The state of California is engaged in a national search for a chief information security officer (CISO) that has identified multiple candidates in a process that has stretched on for months.
The position, which has not been permanently filled since March, has become higher-profile as the state has started to revamp its cyberstrategy in the wake of an unflattering audit of state agencies and department released last year that prompted increasing scrutiny from lawmakers.
In a conversation with reporters this week, state CIO and Department of Technology Director Amy Tong said finding a state CISO for California is not an easy task and that the Governor's Office has been actively engaged in the recruitment.
"We have several candidates we're in talks with, so we're hoping soon that we'll be able to announce someone, but we're not there yet," said Tong.
It remains to be seen if or how the duties of the next CISO will change, but the office that person will lead — the California Information Security Office — already is evolving, Tong said.
"Maybe because of the leadership style that I bring forward to this organization, as well as the heightened visibility of information security and working with the four partner entities," Tong said, referring to her department, CHP, California Office of Emergency Services and the Military Department, "I think the way this office will be operating will change."
In one example, Tong said some Office of Information Security staff already are co-located at the California Cybersecurity Integrated Center (Cal-CSIC), a new threat-monitoring facility at CalOES that went live earlier this year.
Gov.
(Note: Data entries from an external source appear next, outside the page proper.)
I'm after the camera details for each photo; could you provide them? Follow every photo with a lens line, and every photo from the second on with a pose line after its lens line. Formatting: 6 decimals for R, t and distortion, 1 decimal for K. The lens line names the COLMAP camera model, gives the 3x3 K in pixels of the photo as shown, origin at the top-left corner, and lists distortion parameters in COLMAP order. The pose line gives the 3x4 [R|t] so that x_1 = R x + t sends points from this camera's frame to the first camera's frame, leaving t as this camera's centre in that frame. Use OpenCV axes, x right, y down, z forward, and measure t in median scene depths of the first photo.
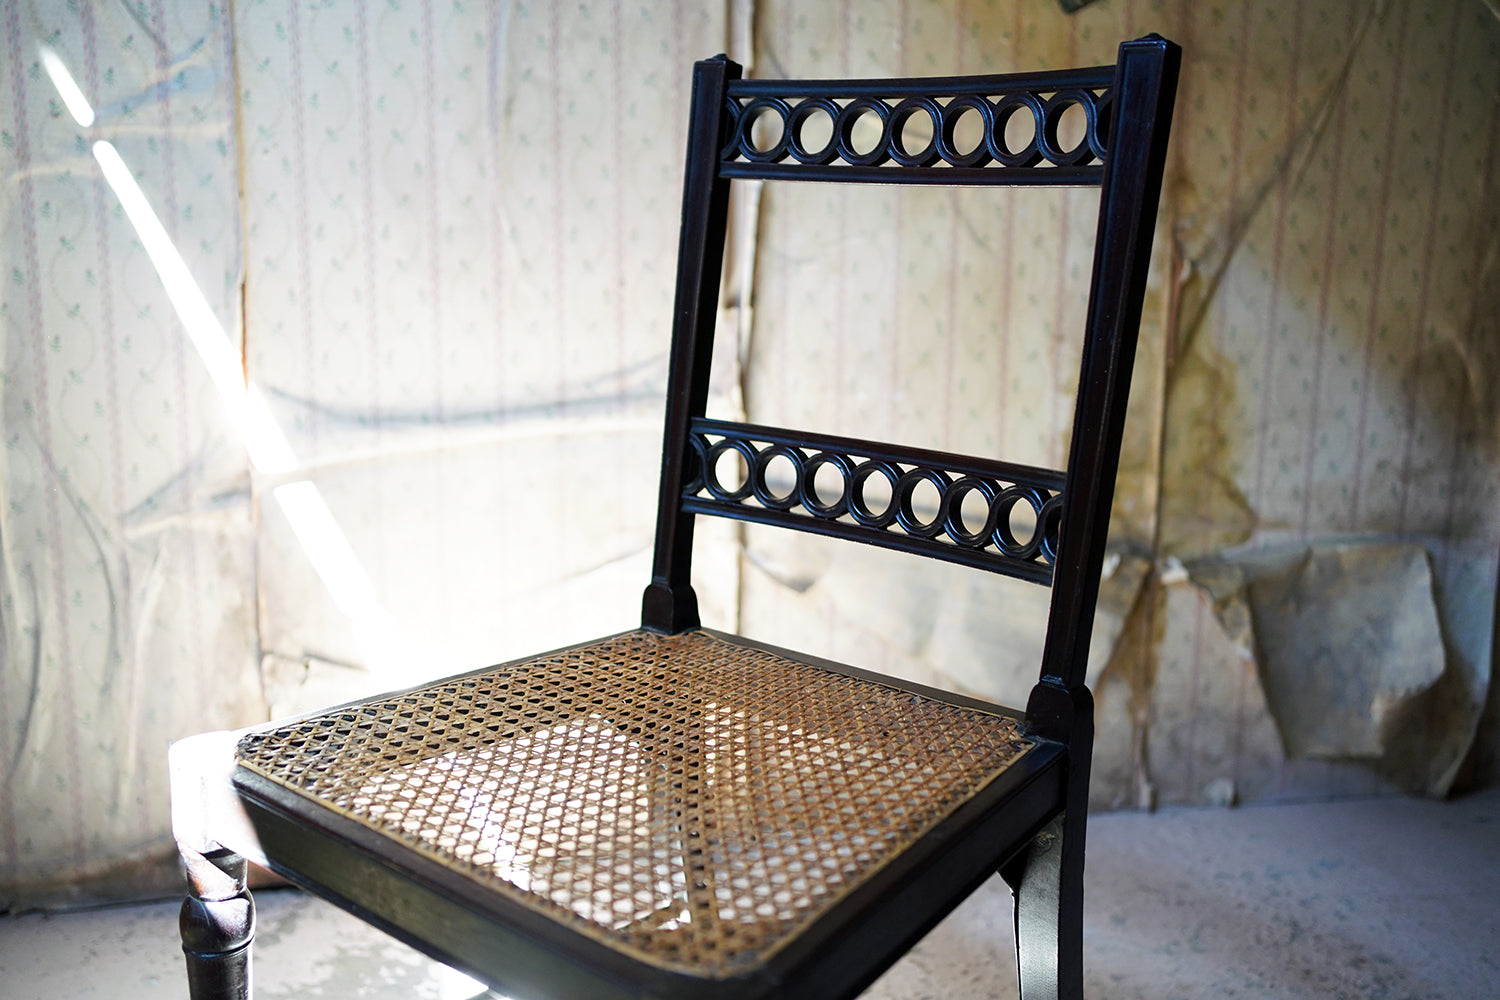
lens RADIAL K [[1526.0, 0, 756.3], [0, 1526.0, 497.1], [0, 0, 1]] dist [-0.031093, 0.164928]
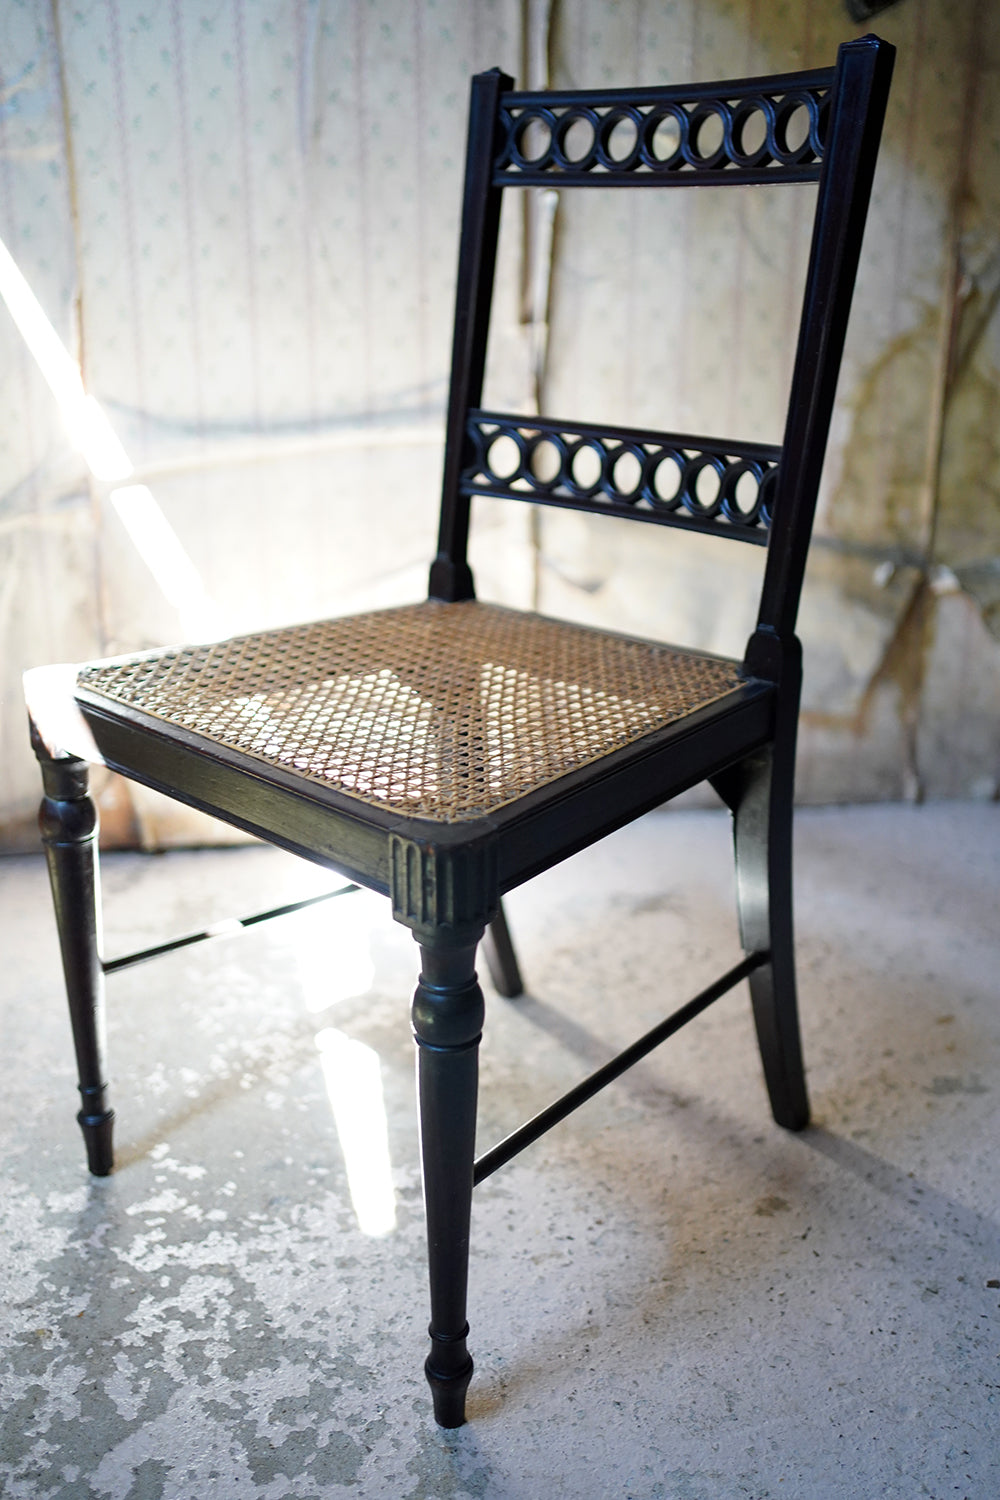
lens RADIAL K [[1526.0, 0, 504.5], [0, 1526.0, 763.4], [0, 0, 1]] dist [-0.031093, 0.164928]
pose [[0.997754, 0.014279, -0.065447, 0.044319], [-0.005500, 0.991182, 0.132395, 0.042009], [0.066761, -0.131738, 0.989034, -0.104795]]
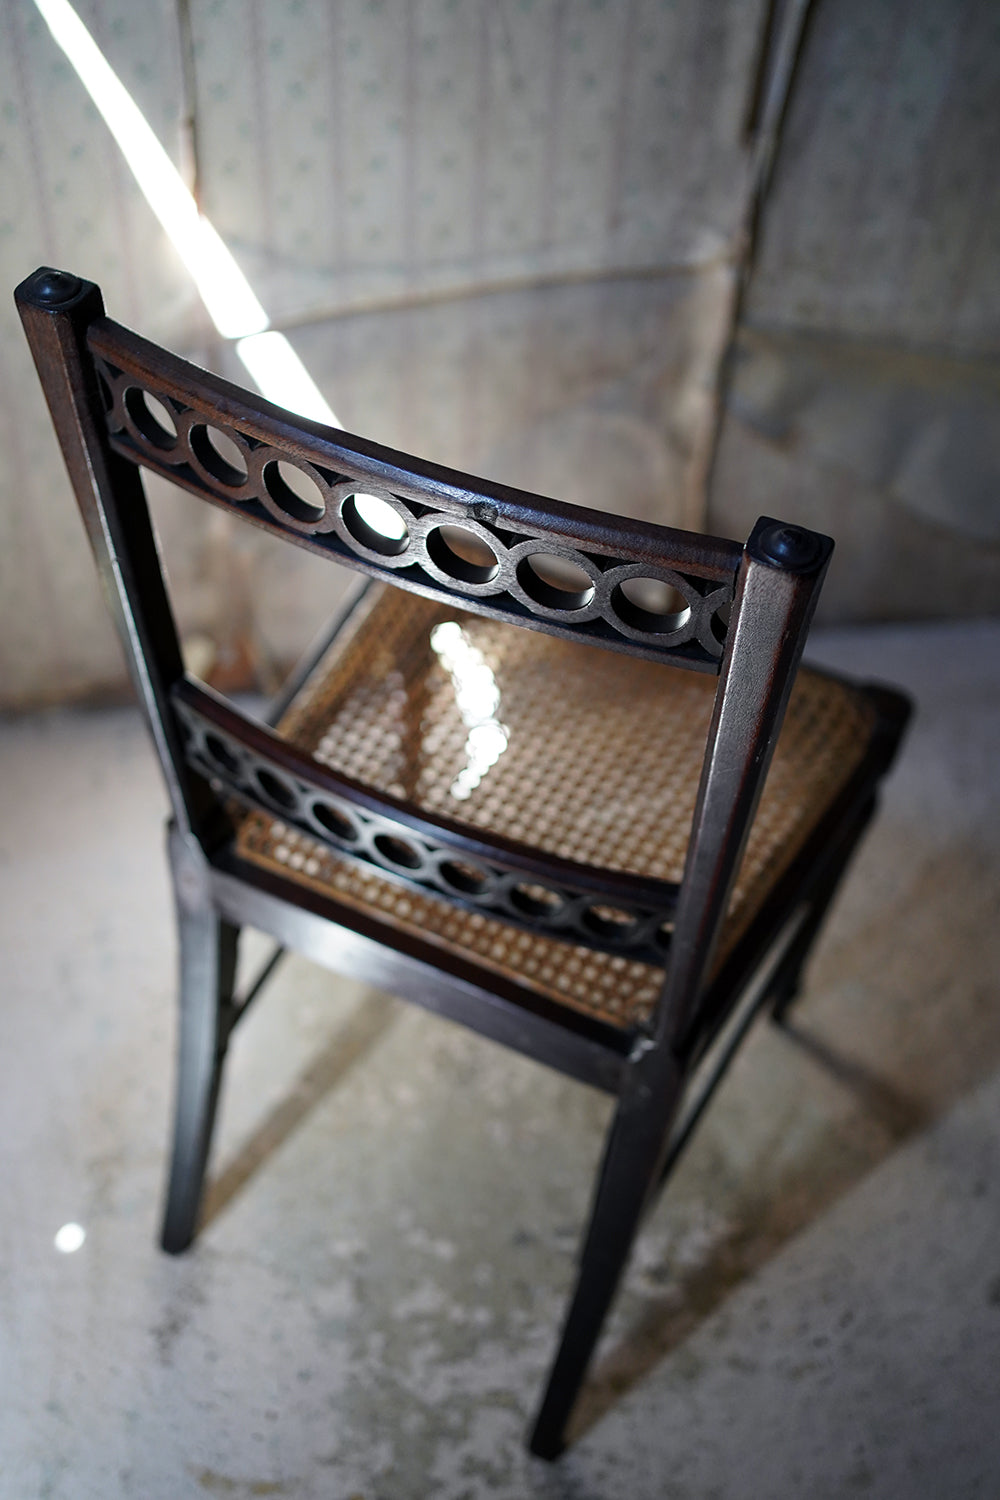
lens RADIAL K [[1520.9, 0, 500.9], [0, 1520.9, 759.3], [0, 0, 1]] dist [-0.023350, 0.143184]
pose [[0.999072, 0.042049, 0.009292, -0.154466], [-0.040349, 0.838621, 0.543219, -0.297206], [0.015049, -0.543090, 0.839539, 0.107461]]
Jerry Brown created Cal-CSIC through an executive order issued soon after the 2015 cybersecurity audit was made public. The audit found that most state agencies departments self-reported that they aren't fully compliant with California's existing security standards.
There were also rumors and rumblings that the administration might opt to move the Office of Information Security out from under the Department of Technology, and perhaps relocate it to CalOES.
But Tong said that to her knowledge, there are no plans to make that move.
"From everything I've seen so far, I feel very comfortable the CISO office — the California Information Security Office — will remain under Department of Technology," said Tong.
Scott MacDonald is serving as California acting CISO.